Add the following content to the file, on both nodes (remember to replace the variables in the content with the actual values for your environment).

Take note of the hostnames, we need to specify the network hostname which can be obtained by running the command uname -n.

resource test {
        on tecmint.tecmint.lan {
 		device /dev/drbd0;
       		disk /dev/sdb1;
        		meta-disk internal;	
                	address 192.168.56.101:7789;
        }
        on server1.tecmint.lan  {
		device /dev/drbd0;
        		disk /dev/sdb1;
        		meta-disk internal;
                	address 192.168.56.102:7789;
        }
}
}

where:

on hostname: the on section states which host the enclosed configuration statements apply to.
test: is the name of the new resource.
device /dev/drbd0: specifies the new virtual block device managed by DRBD.
disk /dev/sdb1: is the block device partition which is the backing device for the DRBD device.
meta-disk: Defines where DRBD stores its metadata. Using Internal means that DRBD stores its meta data on the same physical lower-level device as the actual production data.
address: specifies the IP address and port number of the respective node.

Also note that if the options have equal values on both hosts, you can specify them directly in the resource section.

For example the above configuration can be restructured to:

resource test {
	device /dev/drbd0;
	disk /dev/sdb1;
        	meta-disk internal;	
        	on tecmint.tecmint.lan {
 		address 192.168.56.101:7789;
        	}
        	on server1.tecmint.lan  {
		address 192.168.56.102:7789;
        		}
}

Step 4: Initializing and Enabling Resource

To interact with DRBD, we will use the following administration tools which communicate with the kernel module in order to configure and administer DRBD resources:

drbdadm: a high-level administration tool of the DRBD.
drbdsetup: a lower-level administration tool for to attach DRBD devices with their backing block devices, to set up DRBD device pairs to mirror their backing block devices, and to inspect the configuration of running DRBD devices.
Drbdmeta:is the meta data management tool.

After adding all the initial resource configurations, we must bring up the resource on both nodes.

Items from a data source
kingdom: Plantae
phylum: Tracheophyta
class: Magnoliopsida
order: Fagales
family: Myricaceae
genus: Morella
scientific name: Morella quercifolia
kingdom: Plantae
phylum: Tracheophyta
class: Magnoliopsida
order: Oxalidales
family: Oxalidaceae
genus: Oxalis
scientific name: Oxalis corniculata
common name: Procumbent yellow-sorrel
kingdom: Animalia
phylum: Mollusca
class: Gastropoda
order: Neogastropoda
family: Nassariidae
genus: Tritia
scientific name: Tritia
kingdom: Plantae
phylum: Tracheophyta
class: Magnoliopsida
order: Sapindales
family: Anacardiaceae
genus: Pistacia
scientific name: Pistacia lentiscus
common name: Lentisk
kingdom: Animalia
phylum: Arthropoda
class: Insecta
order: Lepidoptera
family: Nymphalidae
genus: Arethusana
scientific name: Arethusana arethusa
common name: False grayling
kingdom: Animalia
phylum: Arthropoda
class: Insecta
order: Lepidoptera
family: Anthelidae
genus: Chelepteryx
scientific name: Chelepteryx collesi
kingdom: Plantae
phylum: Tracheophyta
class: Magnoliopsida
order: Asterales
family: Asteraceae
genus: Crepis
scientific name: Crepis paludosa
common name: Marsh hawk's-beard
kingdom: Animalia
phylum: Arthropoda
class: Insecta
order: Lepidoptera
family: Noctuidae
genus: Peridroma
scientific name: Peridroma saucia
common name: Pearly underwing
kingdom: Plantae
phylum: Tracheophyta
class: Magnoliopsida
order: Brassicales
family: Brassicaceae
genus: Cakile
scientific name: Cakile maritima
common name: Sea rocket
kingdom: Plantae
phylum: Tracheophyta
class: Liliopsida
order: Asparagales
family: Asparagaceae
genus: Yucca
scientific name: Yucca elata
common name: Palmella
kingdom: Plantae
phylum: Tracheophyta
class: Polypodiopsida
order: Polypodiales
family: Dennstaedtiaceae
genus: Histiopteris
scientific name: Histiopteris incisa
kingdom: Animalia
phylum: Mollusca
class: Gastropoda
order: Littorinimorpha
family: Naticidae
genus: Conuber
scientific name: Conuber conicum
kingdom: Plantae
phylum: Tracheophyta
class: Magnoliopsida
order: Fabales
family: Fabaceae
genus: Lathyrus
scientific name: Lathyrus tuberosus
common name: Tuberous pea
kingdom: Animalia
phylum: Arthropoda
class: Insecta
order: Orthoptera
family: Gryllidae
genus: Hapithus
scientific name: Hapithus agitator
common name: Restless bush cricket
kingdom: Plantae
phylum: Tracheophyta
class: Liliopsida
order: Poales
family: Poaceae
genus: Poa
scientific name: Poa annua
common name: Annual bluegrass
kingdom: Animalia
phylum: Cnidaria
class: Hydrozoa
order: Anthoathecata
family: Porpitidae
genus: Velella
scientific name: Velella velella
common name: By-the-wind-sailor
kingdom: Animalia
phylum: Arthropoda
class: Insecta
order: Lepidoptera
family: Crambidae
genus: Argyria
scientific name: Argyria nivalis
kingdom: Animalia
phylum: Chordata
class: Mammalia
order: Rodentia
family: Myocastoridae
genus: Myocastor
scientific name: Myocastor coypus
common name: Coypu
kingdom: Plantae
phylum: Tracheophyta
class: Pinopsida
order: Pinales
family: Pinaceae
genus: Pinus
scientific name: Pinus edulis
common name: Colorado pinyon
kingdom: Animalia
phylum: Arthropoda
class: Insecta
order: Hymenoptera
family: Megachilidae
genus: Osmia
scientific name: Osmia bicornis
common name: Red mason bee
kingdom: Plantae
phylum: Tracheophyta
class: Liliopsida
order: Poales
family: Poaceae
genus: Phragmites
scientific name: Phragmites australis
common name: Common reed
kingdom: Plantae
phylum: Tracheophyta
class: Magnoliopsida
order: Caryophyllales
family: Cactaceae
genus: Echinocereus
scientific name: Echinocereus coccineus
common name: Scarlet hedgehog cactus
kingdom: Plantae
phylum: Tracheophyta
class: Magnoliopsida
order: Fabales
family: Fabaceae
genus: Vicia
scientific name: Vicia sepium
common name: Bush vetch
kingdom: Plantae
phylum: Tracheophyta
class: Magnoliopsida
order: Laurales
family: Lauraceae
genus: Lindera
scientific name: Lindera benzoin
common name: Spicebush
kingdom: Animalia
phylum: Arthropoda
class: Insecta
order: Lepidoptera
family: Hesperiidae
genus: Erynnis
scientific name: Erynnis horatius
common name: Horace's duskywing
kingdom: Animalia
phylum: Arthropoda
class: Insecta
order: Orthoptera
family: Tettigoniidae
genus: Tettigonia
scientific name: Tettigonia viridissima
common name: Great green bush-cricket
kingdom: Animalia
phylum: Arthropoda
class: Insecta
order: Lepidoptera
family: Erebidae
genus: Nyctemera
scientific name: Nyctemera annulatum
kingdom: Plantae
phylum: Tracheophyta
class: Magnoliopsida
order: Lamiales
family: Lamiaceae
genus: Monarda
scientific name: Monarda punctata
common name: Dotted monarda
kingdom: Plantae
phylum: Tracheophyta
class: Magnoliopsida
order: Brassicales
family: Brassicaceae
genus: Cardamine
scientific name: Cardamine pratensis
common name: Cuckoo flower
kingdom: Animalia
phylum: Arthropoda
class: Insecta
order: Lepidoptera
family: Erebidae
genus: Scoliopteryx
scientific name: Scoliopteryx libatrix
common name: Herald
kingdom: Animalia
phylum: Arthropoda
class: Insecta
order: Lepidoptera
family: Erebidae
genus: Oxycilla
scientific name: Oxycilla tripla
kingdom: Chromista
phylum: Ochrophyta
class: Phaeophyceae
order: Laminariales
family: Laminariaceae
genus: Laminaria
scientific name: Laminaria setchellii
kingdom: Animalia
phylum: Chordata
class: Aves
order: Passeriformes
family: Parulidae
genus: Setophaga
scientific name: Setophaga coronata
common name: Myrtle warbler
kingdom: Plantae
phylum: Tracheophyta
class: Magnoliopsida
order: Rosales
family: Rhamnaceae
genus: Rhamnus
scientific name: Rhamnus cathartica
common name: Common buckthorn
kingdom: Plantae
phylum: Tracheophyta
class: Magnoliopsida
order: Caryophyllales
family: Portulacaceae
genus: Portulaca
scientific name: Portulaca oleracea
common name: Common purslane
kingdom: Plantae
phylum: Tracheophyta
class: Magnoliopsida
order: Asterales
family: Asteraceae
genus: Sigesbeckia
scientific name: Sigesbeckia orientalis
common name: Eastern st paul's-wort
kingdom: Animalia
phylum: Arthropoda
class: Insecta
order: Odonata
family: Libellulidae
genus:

→ Objectives:
1. According to the DRBD configuration guide, which command gives the network hostname?
2. Duplicate the part of the DRBD configuration guide starting at "disk /dev/sdb1: is" and ending at "the resource section.".
3. Write the next part of the DRBD configuration guide, picking up after its final sentence.

→ Written answers:
1. uname -n

2.
disk /dev/sdb1: is the block device partition which is the backing device for the DRBD device.
meta-disk: Defines where DRBD stores its metadata. Using Internal means that DRBD stores its meta data on the same physical lower-level device as the actual production data.
address: specifies the IP address and port number of the respective node.

Also note that if the options have equal values on both hosts, you can specify them directly in the resource section.

3.
# drbdadm create-md test

Initialize Meta Data Storage

Next, we should enable the resource, which will attach the resource with its backing device, then it sets replication parameters, and connects the resource to its peer:

# drbdadm up test

Now if you run the lsblk command, you will notice that the DRBD device/volume drbd0 is associated with the backing device /dev/sdb1:

# lsblk

List Block Devices

To disable the resource, run:

# drbdadm down test

To check the resource status, run the following command (note that the Inconsistent/Inconsistent disk state is expected at this point):

# drbdadm status test
OR
# drbdsetup status test --verbose --statistics 	#for  a more detailed status

Check Resource Status on Nodes

Step 5: Set Primary Resource/Source of Initial Device Synchronization

At this stage, DRBD is now ready for operation. We now need to tell it which node should be used as the source of the initial device synchronization.

Run the following command on only one node to start the initial full synchronization:

# drbdadm primary --force test
# drbdadm status test

Set Primary Node for Initial Device

Once the synchronization is complete, the status of both disks should be UpToDate.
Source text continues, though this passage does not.